Nothing but the lines below from the one containing "Alertes personnalisées" through the one containing "prosinca 14, 2008" should appear in the answer, exact and without pictures.

__Records from a dataset__:

+===+

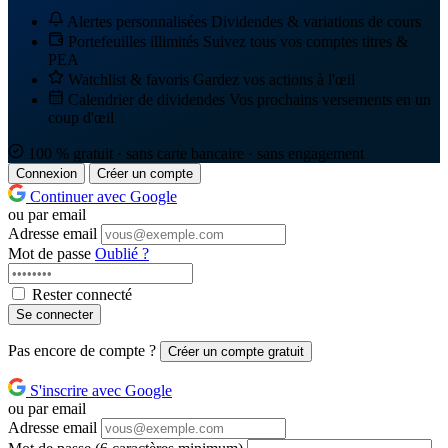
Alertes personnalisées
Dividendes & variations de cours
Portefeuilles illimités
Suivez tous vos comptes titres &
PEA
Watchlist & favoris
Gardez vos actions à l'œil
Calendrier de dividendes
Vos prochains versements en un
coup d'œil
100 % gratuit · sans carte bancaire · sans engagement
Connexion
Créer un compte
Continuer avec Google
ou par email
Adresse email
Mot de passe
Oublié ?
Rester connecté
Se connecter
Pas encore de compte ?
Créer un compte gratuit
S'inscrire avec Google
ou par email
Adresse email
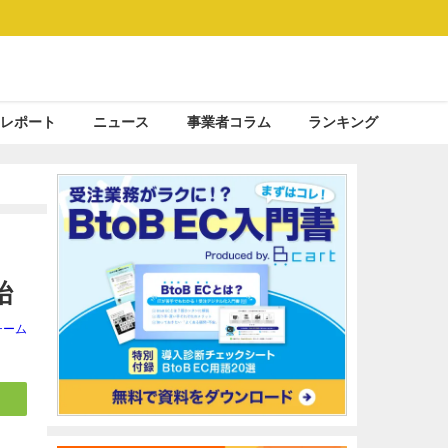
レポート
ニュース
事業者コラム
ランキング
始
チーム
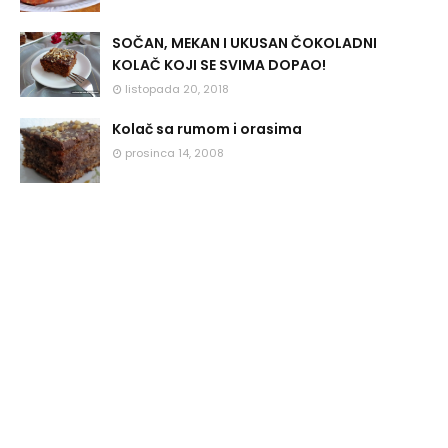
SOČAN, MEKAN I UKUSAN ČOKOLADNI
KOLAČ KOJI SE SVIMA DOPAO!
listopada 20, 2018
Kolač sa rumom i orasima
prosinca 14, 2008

+===+

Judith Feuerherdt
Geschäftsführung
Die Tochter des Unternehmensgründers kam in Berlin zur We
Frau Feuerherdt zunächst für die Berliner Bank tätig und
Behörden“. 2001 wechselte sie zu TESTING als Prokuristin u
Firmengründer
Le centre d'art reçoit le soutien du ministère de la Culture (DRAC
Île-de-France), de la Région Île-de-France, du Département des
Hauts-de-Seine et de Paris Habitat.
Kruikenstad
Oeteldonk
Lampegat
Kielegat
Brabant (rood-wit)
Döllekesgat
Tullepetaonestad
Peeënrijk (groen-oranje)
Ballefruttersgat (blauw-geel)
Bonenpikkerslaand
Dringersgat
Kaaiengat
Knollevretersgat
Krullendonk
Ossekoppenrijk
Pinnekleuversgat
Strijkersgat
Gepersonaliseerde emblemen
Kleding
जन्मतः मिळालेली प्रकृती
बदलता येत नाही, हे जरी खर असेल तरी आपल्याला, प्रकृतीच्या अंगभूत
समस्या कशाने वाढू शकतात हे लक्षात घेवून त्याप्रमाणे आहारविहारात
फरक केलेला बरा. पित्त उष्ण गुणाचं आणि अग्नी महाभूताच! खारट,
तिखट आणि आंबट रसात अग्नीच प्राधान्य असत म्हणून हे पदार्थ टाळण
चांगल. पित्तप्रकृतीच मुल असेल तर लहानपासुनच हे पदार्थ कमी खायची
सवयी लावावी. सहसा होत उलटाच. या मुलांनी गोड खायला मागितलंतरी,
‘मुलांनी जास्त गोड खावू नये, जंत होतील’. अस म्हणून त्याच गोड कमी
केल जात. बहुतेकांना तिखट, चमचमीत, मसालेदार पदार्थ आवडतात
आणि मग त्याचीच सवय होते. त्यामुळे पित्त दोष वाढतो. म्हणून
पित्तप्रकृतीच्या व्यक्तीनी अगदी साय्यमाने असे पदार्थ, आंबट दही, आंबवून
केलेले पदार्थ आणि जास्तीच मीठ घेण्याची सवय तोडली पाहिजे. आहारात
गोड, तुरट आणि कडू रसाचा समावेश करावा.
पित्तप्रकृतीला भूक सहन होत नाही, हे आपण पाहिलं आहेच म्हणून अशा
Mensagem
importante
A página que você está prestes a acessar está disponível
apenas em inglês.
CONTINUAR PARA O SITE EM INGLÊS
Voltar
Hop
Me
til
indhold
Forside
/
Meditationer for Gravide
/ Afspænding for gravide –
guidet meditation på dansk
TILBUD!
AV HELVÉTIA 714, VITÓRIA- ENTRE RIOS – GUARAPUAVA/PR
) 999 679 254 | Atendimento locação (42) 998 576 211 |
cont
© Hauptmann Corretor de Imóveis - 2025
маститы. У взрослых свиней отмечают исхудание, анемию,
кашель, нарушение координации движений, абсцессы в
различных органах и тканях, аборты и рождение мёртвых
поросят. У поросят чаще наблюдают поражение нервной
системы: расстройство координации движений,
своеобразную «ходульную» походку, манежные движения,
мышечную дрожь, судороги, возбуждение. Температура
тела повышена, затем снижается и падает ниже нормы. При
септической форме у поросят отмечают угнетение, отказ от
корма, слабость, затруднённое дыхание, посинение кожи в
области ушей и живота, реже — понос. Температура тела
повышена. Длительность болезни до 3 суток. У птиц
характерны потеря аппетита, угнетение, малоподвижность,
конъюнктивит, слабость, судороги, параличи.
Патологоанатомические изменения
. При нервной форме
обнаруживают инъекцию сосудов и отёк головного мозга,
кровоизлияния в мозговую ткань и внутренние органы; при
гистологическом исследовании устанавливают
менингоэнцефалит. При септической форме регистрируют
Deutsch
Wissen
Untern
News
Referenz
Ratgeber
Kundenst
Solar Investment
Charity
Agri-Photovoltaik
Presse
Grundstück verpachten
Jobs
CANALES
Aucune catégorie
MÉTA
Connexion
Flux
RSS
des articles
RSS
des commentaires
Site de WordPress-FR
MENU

+===+

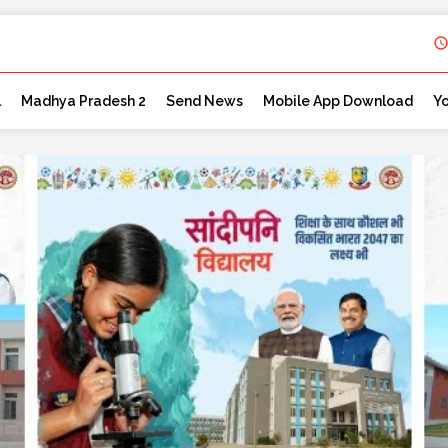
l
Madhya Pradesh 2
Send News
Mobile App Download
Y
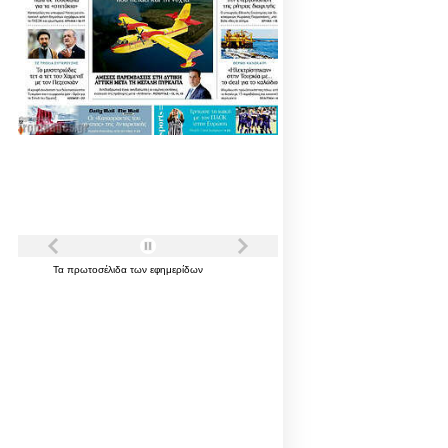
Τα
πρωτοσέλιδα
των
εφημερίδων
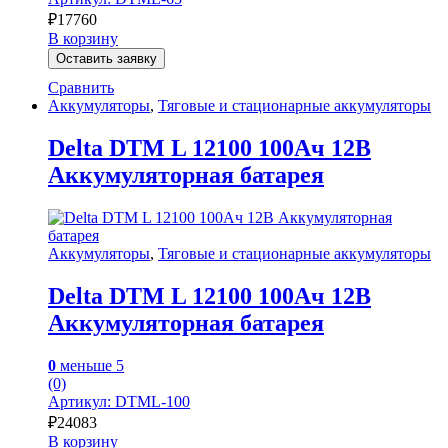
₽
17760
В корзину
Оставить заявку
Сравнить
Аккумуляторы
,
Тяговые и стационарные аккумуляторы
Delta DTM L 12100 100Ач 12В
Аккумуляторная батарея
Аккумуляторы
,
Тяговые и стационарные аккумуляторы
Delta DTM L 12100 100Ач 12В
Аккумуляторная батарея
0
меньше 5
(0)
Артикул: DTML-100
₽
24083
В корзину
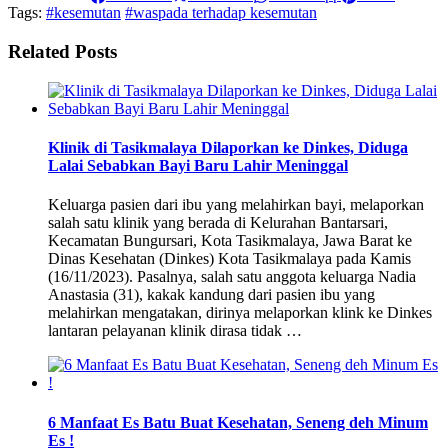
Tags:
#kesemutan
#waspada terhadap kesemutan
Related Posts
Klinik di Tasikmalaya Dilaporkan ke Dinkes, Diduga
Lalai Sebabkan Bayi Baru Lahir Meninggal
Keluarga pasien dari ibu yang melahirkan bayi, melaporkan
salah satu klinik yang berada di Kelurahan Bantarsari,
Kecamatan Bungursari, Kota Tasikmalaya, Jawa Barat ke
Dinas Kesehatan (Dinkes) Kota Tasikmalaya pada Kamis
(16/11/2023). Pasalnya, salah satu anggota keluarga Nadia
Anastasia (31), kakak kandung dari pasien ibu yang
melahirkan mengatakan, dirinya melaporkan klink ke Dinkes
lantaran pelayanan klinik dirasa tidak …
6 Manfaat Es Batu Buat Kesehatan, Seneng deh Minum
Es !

+===+

__SOLVED PROBLEM__:
Alertes personnalisées
Dividendes & variations de cours
Portefeuilles illimités
Suivez tous vos comptes titres &
PEA
Watchlist & favoris
Gardez vos actions à l'œil
Calendrier de dividendes
Vos prochains versements en un
coup d'œil
100 % gratuit · sans carte bancaire · sans engagement
Connexion
Créer un compte
Continuer avec Google
ou par email
Adresse email
Mot de passe
Oublié ?
Rester connecté
Se connecter
Pas encore de compte ?
Créer un compte gratuit
S'inscrire avec Google
ou par email
Adresse email
レポート
ニュース
事業者コラム
ランキング
始
チーム
SOČAN, MEKAN I UKUSAN ČOKOLADNI
KOLAČ KOJI SE SVIMA DOPAO!
listopada 20, 2018
Kolač sa rumom i orasima
prosinca 14, 2008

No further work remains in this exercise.